▶ [Your objective]: Show all lines from the records below in which the string "vida" is present.

*** Opening Raw data ***

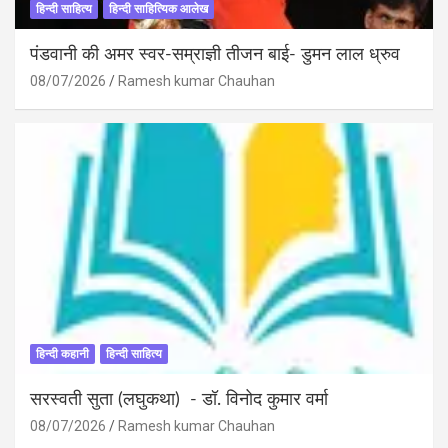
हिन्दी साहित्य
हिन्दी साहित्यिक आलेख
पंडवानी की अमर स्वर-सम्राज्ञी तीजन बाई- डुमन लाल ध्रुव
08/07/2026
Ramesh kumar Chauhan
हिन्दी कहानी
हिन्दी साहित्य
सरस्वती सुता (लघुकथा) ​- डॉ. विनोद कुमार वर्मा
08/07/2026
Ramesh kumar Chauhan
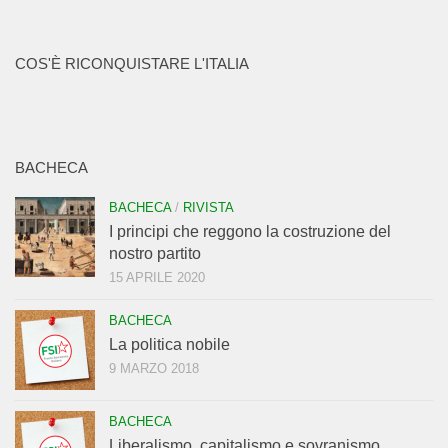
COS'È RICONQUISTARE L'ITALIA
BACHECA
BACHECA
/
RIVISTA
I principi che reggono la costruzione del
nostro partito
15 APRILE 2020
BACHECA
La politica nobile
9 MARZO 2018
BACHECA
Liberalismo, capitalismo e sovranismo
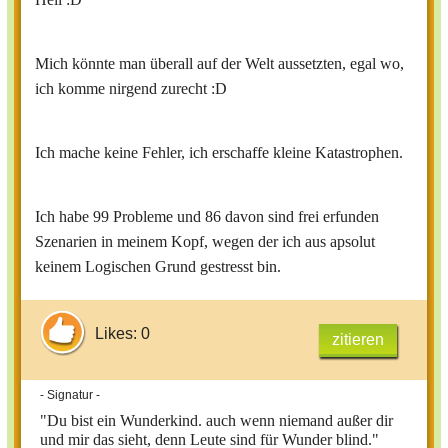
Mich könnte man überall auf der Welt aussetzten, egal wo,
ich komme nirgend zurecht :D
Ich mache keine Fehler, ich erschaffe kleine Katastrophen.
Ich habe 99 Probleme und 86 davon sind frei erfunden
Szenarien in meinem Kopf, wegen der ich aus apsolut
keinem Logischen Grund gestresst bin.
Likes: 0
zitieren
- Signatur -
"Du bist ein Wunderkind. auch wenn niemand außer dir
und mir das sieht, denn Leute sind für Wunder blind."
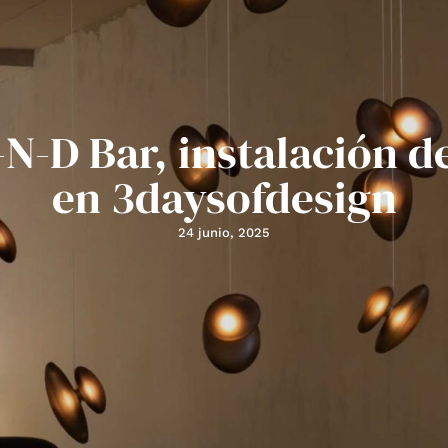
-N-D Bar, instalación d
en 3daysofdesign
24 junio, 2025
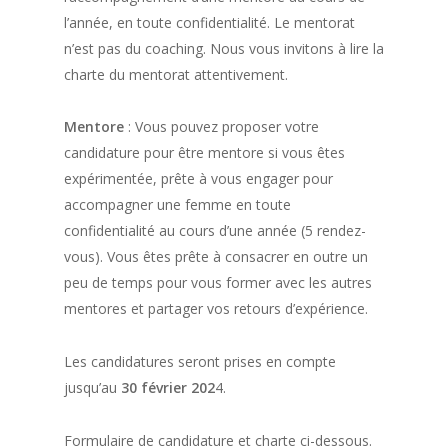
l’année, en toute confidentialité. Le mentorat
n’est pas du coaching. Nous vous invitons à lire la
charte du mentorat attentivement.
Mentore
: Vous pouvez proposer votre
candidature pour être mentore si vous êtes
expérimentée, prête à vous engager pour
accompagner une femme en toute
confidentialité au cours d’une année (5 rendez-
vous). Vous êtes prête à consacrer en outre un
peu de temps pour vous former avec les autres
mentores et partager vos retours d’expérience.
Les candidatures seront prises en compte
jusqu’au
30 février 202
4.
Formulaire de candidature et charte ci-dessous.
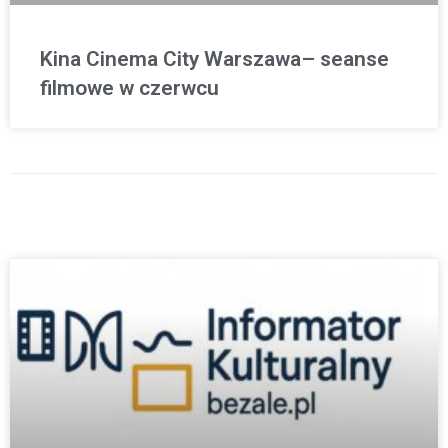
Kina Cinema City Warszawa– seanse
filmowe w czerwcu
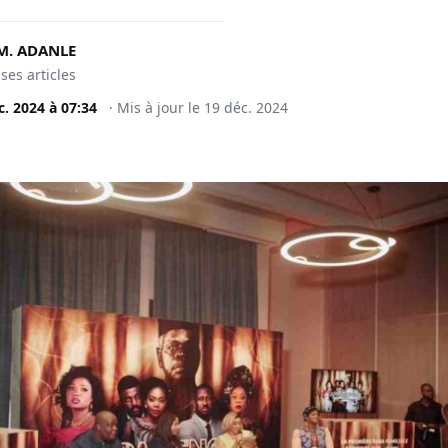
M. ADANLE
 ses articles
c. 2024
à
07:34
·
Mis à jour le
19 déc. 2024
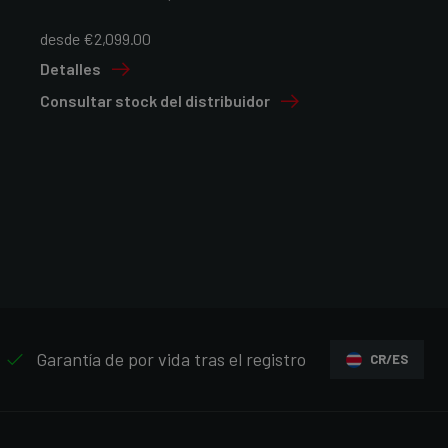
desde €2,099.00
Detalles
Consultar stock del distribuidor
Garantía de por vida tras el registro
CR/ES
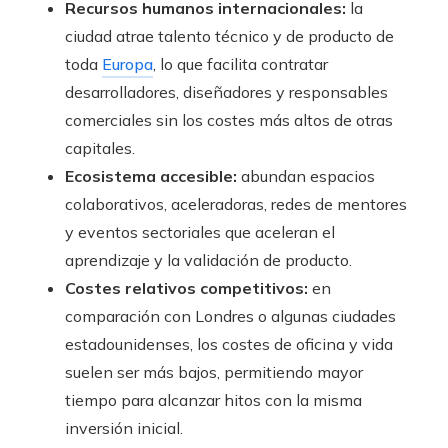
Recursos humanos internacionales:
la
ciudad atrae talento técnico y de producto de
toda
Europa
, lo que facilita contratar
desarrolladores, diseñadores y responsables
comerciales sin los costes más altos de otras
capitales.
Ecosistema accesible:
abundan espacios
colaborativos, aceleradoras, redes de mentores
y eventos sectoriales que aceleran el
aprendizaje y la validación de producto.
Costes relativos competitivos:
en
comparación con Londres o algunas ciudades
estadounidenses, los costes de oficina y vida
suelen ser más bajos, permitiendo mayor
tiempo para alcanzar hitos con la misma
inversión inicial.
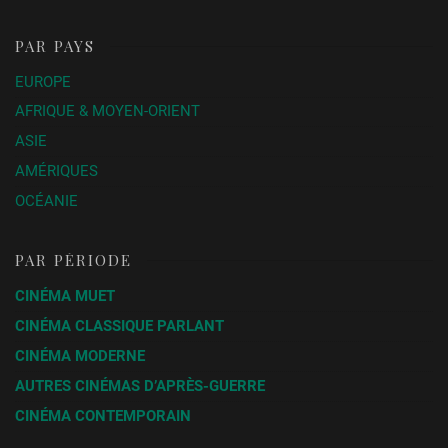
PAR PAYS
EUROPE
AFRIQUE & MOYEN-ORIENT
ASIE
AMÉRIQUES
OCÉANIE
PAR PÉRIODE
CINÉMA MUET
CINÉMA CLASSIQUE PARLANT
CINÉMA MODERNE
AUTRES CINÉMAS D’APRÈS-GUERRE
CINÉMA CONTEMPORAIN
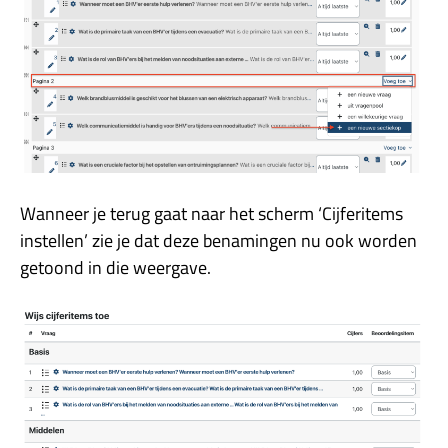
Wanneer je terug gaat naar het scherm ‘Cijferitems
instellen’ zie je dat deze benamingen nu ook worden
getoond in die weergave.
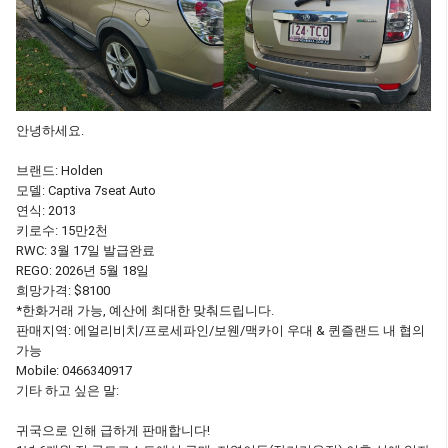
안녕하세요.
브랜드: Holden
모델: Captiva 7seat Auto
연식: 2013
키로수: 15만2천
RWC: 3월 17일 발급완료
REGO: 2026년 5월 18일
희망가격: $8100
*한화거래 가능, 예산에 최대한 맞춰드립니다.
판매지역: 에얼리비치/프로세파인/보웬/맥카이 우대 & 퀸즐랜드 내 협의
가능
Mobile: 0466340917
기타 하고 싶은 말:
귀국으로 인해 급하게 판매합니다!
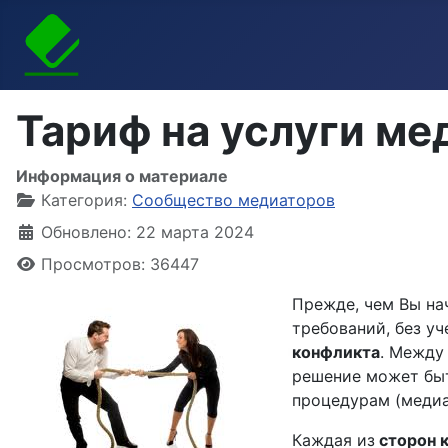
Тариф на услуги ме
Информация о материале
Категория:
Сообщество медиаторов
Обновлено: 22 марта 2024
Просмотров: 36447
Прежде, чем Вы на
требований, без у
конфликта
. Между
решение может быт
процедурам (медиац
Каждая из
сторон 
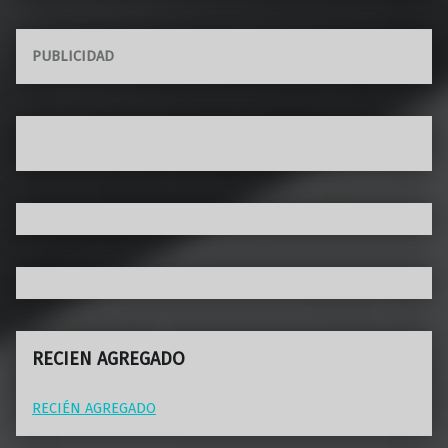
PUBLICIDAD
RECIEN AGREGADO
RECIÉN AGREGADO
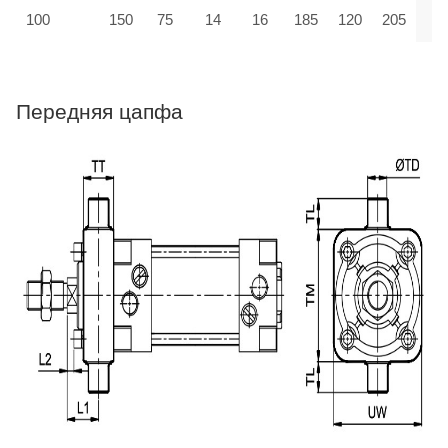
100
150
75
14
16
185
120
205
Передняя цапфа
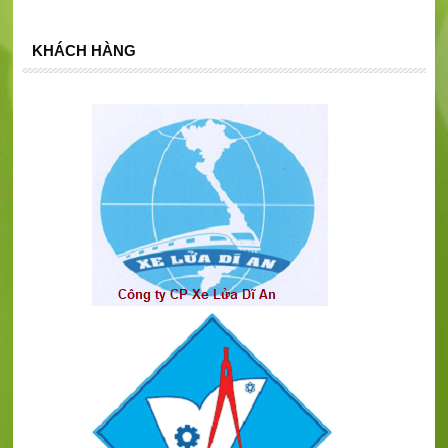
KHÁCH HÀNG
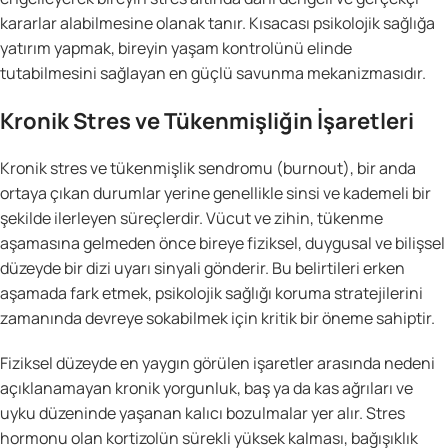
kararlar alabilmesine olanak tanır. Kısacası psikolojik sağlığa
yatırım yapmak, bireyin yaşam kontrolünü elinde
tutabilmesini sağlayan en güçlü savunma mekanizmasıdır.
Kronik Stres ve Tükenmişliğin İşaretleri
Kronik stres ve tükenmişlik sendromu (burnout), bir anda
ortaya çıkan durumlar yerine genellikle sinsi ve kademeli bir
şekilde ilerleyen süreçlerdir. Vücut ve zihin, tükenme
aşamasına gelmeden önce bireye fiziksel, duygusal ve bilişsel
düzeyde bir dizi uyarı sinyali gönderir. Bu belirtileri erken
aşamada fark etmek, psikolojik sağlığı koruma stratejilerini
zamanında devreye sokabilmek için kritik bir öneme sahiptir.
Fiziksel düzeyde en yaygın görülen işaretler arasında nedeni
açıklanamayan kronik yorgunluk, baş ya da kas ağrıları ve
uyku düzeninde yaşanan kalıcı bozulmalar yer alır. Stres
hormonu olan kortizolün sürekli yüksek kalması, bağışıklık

*** Closing Raw data ***

▶ [Answer box]:
Garantía de por vida tras el registro
estadounidenses, los costes de oficina y vida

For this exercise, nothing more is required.